Wakil Menteri Kesehatan Dante Saksono Harbuwono menyampaikan, kondisi lansia masa kini merupakan bentuk investasi dari pola hidup yang dijalankan di usia muda. Investasi itu meliputi nutrisi harian yang dikonsumsi, aktivitas fisik dan olahraga, serta kondisi psikologis yang dijaga.
”Ketika sudah masuk usia lanjut pun harus dipastikan tetap sehat dan produktif. Dukungan keluarga amat dibutuhkan untuk memastikan kesehatan para lansia bisa terjaga. Pemeriksaan rutin tetap diperlukan karena lansia lebih rentan mengalami penyakit akibat dari penurunan imunitas,” ucapnya.
Vaksinasi pralansia
Pelaksana tugas Direktur Jenderal Pencegahan dan Pengendalian Penyakit Kementerian Kesehatan Maxi Rondonuwu dalam siaran pers mengatakan, pemerintah berupaya mempercepat pelaksanaan vaksinasi Covid-19 di Indonesia dengan target satu juga dosis per hari.

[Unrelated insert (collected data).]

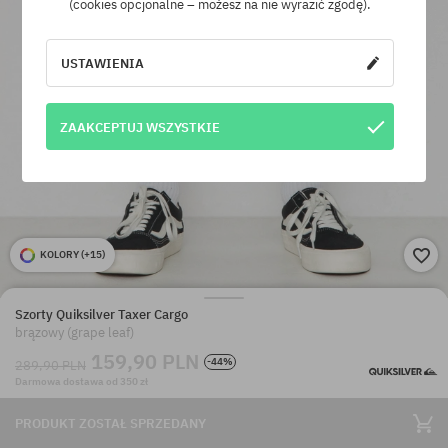
(cookies opcjonalne – możesz na nie wyrazić zgodę).
USTAWIENIA
ZAAKCEPTUJ WSZYSTKIE
KOLORY (
+15
)
Szorty Quiksilver Taxer Cargo
brązowy (grape leaf)
159,90 PLN
-44%
289,90 PLN
Darmowa dostawa od 350 zł
PRODUKT ZOSTAŁ SPRZEDANY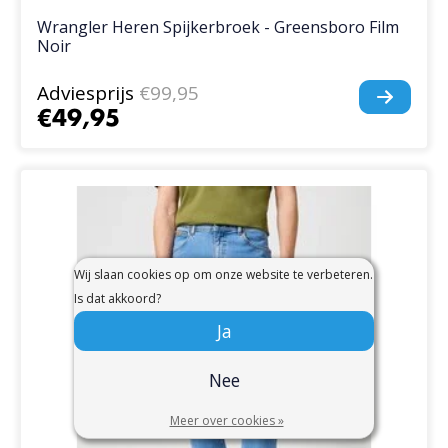
Wrangler Heren Spijkerbroek - Greensboro Film
Noir
Adviesprijs
€99,95
€49,95
Wij slaan cookies op om onze website te verbeteren.
Is dat akkoord?
Ja
Nee
Meer over cookies »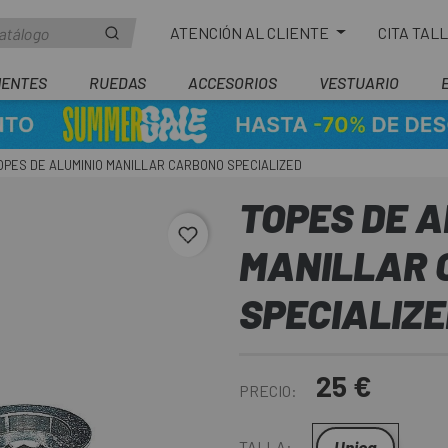
ATENCIÓN AL CLIENTE
CITA TAL
ENTES
RUEDAS
ACCESORIOS
VESTUARIO
OPES DE ALUMINIO MANILLAR CARBONO SPECIALIZED
TOPES DE A
favorite_border
MANILLAR 
SPECIALIZ
25 €
PRECIO:
Unica
TALLA: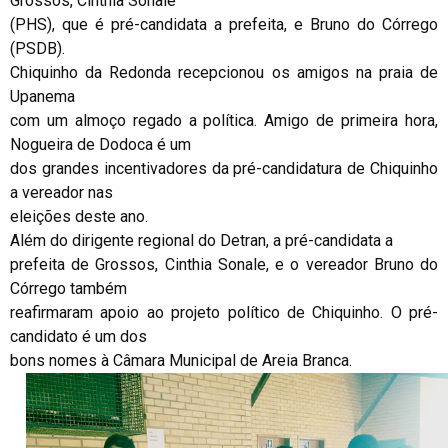
Grossos, Cinthia Sonale
(PHS), que é pré-candidata a prefeita, e Bruno do Córrego
(PSDB).
Chiquinho da Redonda recepcionou os amigos na praia de
Upanema
com um almoço regado a política. Amigo de primeira hora,
Nogueira de Dodoca é um
dos grandes incentivadores da pré-candidatura de Chiquinho
a vereador nas
eleições deste ano.
Além do dirigente regional do Detran, a pré-candidata a
prefeita de Grossos, Cinthia Sonale, e o vereador Bruno do
Córrego também
reafirmaram apoio ao projeto político de Chiquinho. O pré-
candidato é um dos
bons nomes à Câmara Municipal de Areia Branca.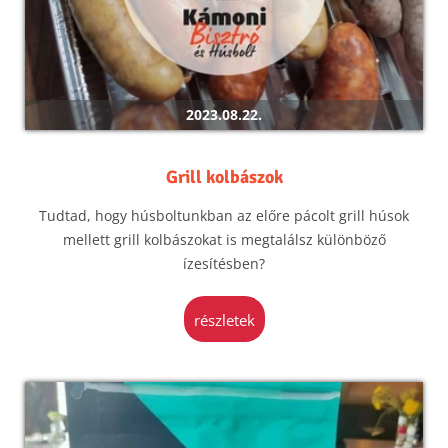
2023.08.22.
Grill kolbászok
Tudtad, hogy húsboltunkban az előre pácolt grill húsok
mellett grill kolbászokat is megtalálsz különböző
ízesítésben?
részletek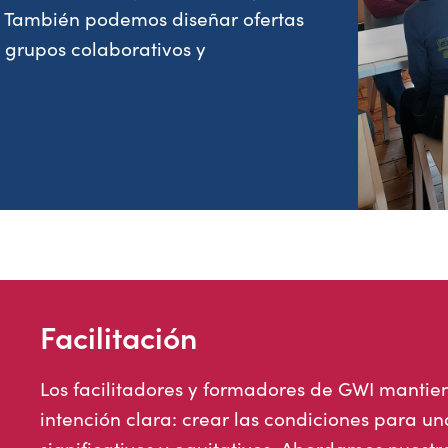
os. También podemos diseñar ofertas
 grupos colaborativos y
Facilitación
Los facilitadores y formadores de GWI mantie
intención clara: crear las condiciones para u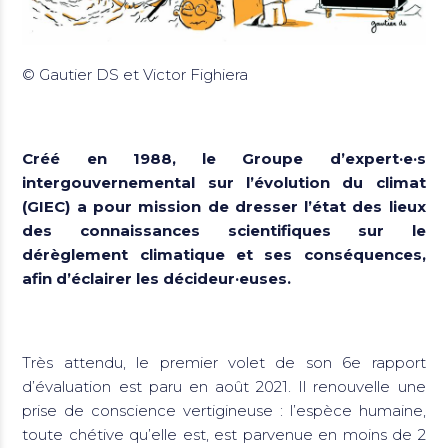
© Gautier DS et Victor Fighiera
Créé en 1988, le Groupe d’expert·e·s
intergouvernemental sur l’évolution du climat
(GIEC) a pour mission de dresser l’état des lieux
des connaissances scientifiques sur le
dérèglement climatique et ses conséquences,
afin d’éclairer les décideur·euses.
Très attendu, le premier volet de son 6e rapport
d’évaluation est paru en août 2021. Il renouvelle une
prise de conscience vertigineuse : l’espèce humaine,
toute chétive qu’elle est, est parvenue en moins de 2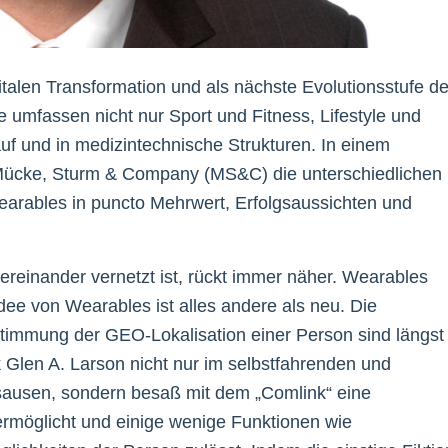
italen Transformation und als nächste Evolutionsstufe d
mfassen nicht nur Sport und Fitness, Lifestyle und
auf und in medizintechnische Strukturen. In einem
Mücke, Sturm & Company (MS&C) die unterschiedlichen
rables in puncto Mehrwert, Erfolgsaussichten und
tereinander vernetzt ist, rückt immer näher. Wearables
Idee von Wearables ist alles andere als neu. Die
immung der GEO-Lokalisation einer Person sind längst
k Glen A. Larson nicht nur im selbstfahrenden und
ausen, sondern besaß mit dem „Comlink“ eine
 ermöglicht und einige wenige Funktionen wie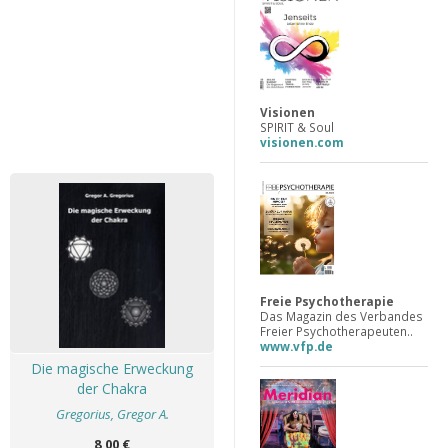
Visionen
SPIRIT & Soul
visionen.com
Freie Psychotherapie
Das Magazin des Verbandes
Freier Psychotherapeuten..
www.vfp.de
Die magische Erweckung
der Chakra
Gregorius, Gregor A.
8,00 €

Selain mendorong pelaksanaan vaksinasi pada petugas kesehatan, petugas layanan publik, dan lansia pemerintah akan memperluas sasaran penerima vaksin untuk kelompok umur pralansia antara 50 dan 60 tahun.
Kebijakan ini dijalankan karena kelompok pralansia merupakan kelompok rentan yang perlu dilindungi. Pemerintah juga telah membuka kesempatan vaksinasi dengan mekanisme dua banding satu, yakni vaksinasi untuk satu orang penduduk usia muda yang membawa dua lansia.
”Badan Pengawas Obat dan Makanan, Kementerian Kesehatan, dan Komite Nasional Pengkajian Kejadian Ikutan Pasca Imunisasi (KIPI) juga terus memantau keamanan vaksinasi yang digunakan di Indonesia dan menindaklanjuti setiap KIPI yang terjadi,” kata Maxi.